A staff survey conducted in June last year painted a damning picture with a mere 19 per cent of staff polled believing senior management at the Fos provided a clear sense of direction and 21 per cent thinking their top bosses were open to feedback.
Fos changed from a structure where adjudicators specialised in a product area and were assigned complaints in that area to one where the person who first receives the complaint will consider the complaint.
On 15 January, speaking before the Treasury select committee, chief executive Caroline Wayman (pictured) acknowledged that staff had been unhappy about the changes and pledged to boost staff morale.
She said: "We are absolutely not removing specialisms. What we are trying not to do is to have queues at the front end, which means we need to be able to be flexible enough to be able to respond to whatever people bring to us in that week."

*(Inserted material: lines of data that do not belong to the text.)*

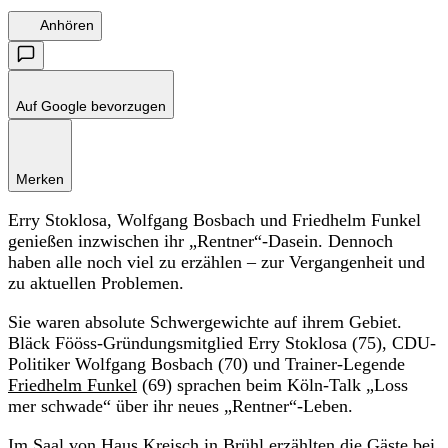
Anhören
Auf Google bevorzugen
Merken
Erry Stoklosa, Wolfgang Bosbach und Friedhelm Funkel
genießen inzwischen ihr „Rentner“-Dasein. Dennoch
haben alle noch viel zu erzählen – zur Vergangenheit und
zu aktuellen Problemen.
Sie waren absolute Schwergewichte auf ihrem Gebiet.
Bläck Fööss-Gründungsmitglied Erry Stoklosa (75), CDU-
Politiker Wolfgang Bosbach (70) und Trainer-Legende
Friedhelm Funkel
(69) sprachen beim Köln-Talk „Loss
mer schwade“ über ihr neues „Rentner“-Leben.
Im Saal von Haus Kreisch in Brühl erzählten die Gäste bei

But Ms Field said the issues identified by the investigation were a cause of concern for the industry and needed to be dealt with seriously.
She called for a review of the Fos training regime to ensure staff have sufficient knowledge when dealing with complex pension, advice and investment claims.
Ms Field said: “An evaluation of internal culture is essential to deal with issues identified such as the obvious lack of necessary training and the setting of unachievable targets, which seriously impacts the decision-making process.”
The FCA is currently consulting on giving small businesses access to the Fos, which could increase the service's caseload by about 1,500 cases a year.
A Fos spokesperson said this would be "well within the caseload variances" the service already plans for but it was "considering whether we need any additional specialist skills to look at the potential new cases".
Ms Field said: “Any planned extension to the remit of FOS should be suspended until we can be assured that staff have the necessary knowledge to deal with the subject matter competently to achieve just decisions.
“These fundamentals need to be resolved to ensure that clients and firms can access a sustainable, impartial, evidence based dispute resolution model.”
Dave Penny, managing director at Invest Southwest, said he was "horrified" by the news.
He said: "We are all dealing with life changing issues both as financial institutions and as ultimate arbiters of the complaints process.
"Accuracy is essential and in order to achieve this, expertise is an absolute prerequisite. It is hard to believe that the Fos believes all staff have the ability to judge all cases and to my mind is a betrayal of trust in favour of attempting to meet arbitrary targets."
He said the Fos had to ensure it trained staff properly and let them specialise. It should also take the flack for delays.